→ **Task 1**:
Do these statements agree with the passage on hash permutation statistics? Answer yes or no for each, quoting the words of the passage that decide it. (a) Beyond the lowest 8 bits, all 24 permutations of the quadrants are produced fairly often. (b) All permutations are equally probable. (c) The hash seems good enough for the screen-space blue-noise sampling technique.

→ **Selected extract**:
◆ ◆ ◆

Surprisingly, the permutation statistics⁴ of this hash aren't completely awful. Once you get past the lowest 8 bits, all 24 permutations of the quadrants are produced pretty often. And even after just the lowest 6 bits, around 21-23 permutations are produced pretty often. Keeping in mind that it's impossible to hit all permutations until you get past the first 6 bits (4 bits = 16 possible states), that's not bad.

Having said that, the permutations are definitely not equally probable, with the most likely permutation being roughly twice as likely as the least likely one.⁵ That's about the statistics you would expect from the earlier three-step construction as well, so it's at least not worse than that. But in terms of being high quality, that still leaves a lot to be desired.

Nevertheless, this hash appears to be more than good enough for the screen-space blue-noise sampling technique. And I suspect is good enough for many other practical applications as well.

Wrapping up.

◆ ◆ ◆

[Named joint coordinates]
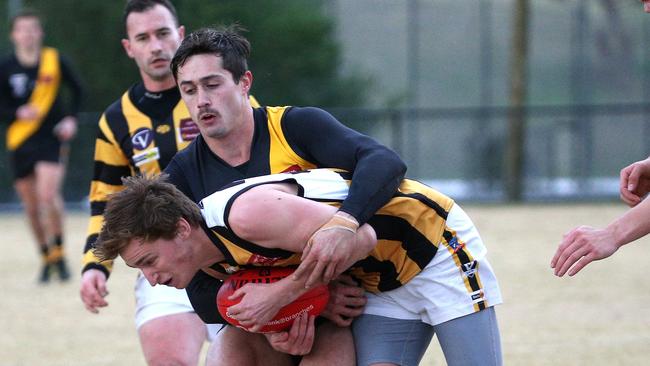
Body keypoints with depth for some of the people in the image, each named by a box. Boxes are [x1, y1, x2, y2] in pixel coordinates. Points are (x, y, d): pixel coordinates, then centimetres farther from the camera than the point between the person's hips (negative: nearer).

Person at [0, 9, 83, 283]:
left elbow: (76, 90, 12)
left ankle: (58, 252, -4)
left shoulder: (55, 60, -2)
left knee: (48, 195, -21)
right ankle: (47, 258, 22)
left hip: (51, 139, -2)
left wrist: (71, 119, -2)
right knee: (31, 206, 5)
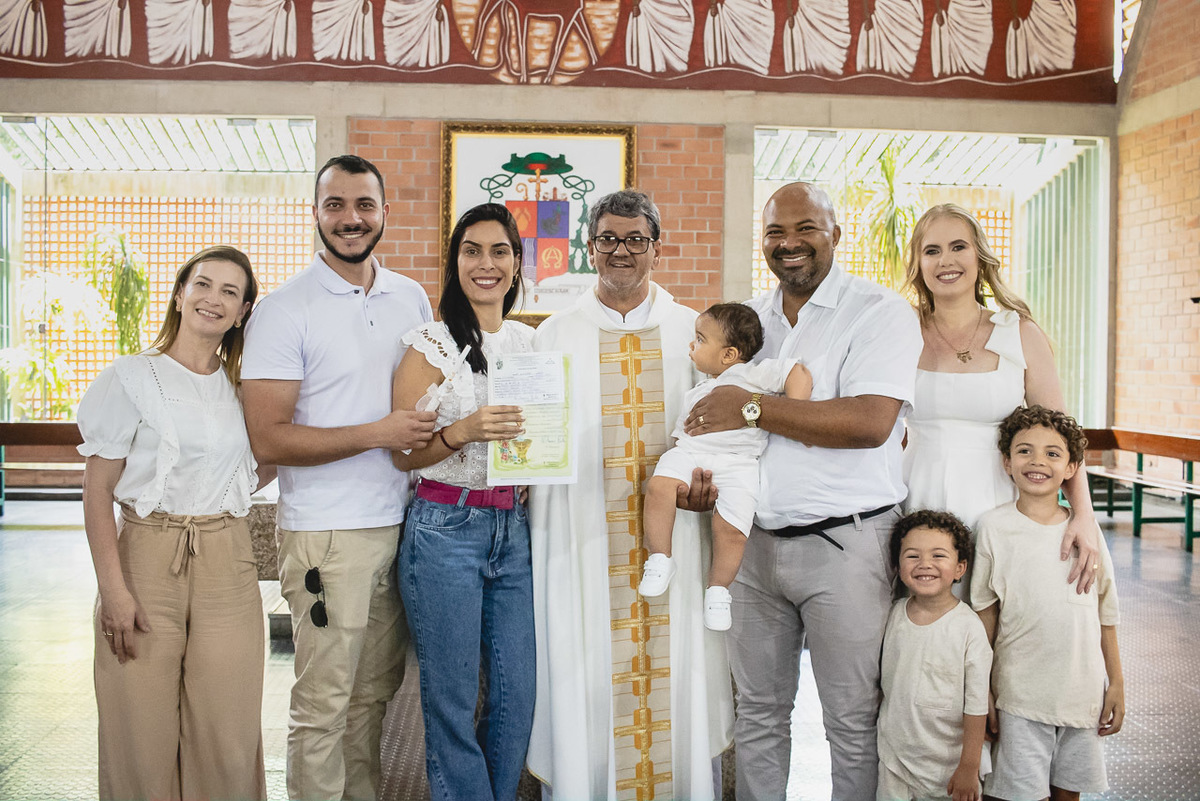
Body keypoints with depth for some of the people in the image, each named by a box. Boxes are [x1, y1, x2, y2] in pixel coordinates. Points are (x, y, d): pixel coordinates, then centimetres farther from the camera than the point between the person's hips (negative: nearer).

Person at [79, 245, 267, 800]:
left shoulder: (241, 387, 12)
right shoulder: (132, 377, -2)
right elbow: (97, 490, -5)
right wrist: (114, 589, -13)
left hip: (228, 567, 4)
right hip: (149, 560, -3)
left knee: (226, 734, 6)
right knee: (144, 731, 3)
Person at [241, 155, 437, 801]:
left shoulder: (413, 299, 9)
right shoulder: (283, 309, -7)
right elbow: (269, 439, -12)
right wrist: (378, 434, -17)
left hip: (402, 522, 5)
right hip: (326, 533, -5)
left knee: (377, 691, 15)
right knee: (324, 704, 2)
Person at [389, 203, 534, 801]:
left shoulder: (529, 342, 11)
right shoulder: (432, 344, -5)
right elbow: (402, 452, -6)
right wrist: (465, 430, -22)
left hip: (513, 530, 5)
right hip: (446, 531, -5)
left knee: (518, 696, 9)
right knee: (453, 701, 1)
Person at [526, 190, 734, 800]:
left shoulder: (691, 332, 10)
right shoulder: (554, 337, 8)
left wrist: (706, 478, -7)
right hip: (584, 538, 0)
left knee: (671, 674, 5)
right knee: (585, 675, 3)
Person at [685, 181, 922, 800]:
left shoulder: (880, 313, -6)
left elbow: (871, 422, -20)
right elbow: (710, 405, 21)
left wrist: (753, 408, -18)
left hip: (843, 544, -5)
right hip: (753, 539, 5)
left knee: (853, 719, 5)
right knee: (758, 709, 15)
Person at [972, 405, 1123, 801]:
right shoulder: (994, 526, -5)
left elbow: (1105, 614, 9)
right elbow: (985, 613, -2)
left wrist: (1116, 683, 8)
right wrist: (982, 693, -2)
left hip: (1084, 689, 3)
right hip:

◆ ◆ ◆

→ **Task 2**:
In the rows starting at the line that contains "right elbow: (710, 405, 21)" and ending at the last row, rename "wrist" to "hand". Return only those lines and leave everything else in them unchanged.

→ **Expected answer 1**:
(a) Yes: "Once you get past the lowest 8 bits, all 24 permutations of the quadrants are produced pretty often."
(b) No: "the permutations are definitely not equally probable"
(c) Yes: "this hash appears to be more than good enough for the screen-space blue-noise sampling technique."

→ **Expected answer 2**:
right elbow: (710, 405, 21)
left hand: (753, 408, -18)
left hip: (843, 544, -5)
right hip: (753, 539, 5)
left knee: (853, 719, 5)
right knee: (758, 709, 15)
Person at [972, 405, 1123, 801]:
right shoulder: (994, 526, -5)
left elbow: (1105, 614, 9)
right elbow: (985, 613, -2)
left hand: (1116, 683, 8)
right hand: (982, 693, -2)
left hip: (1084, 689, 3)
right hip:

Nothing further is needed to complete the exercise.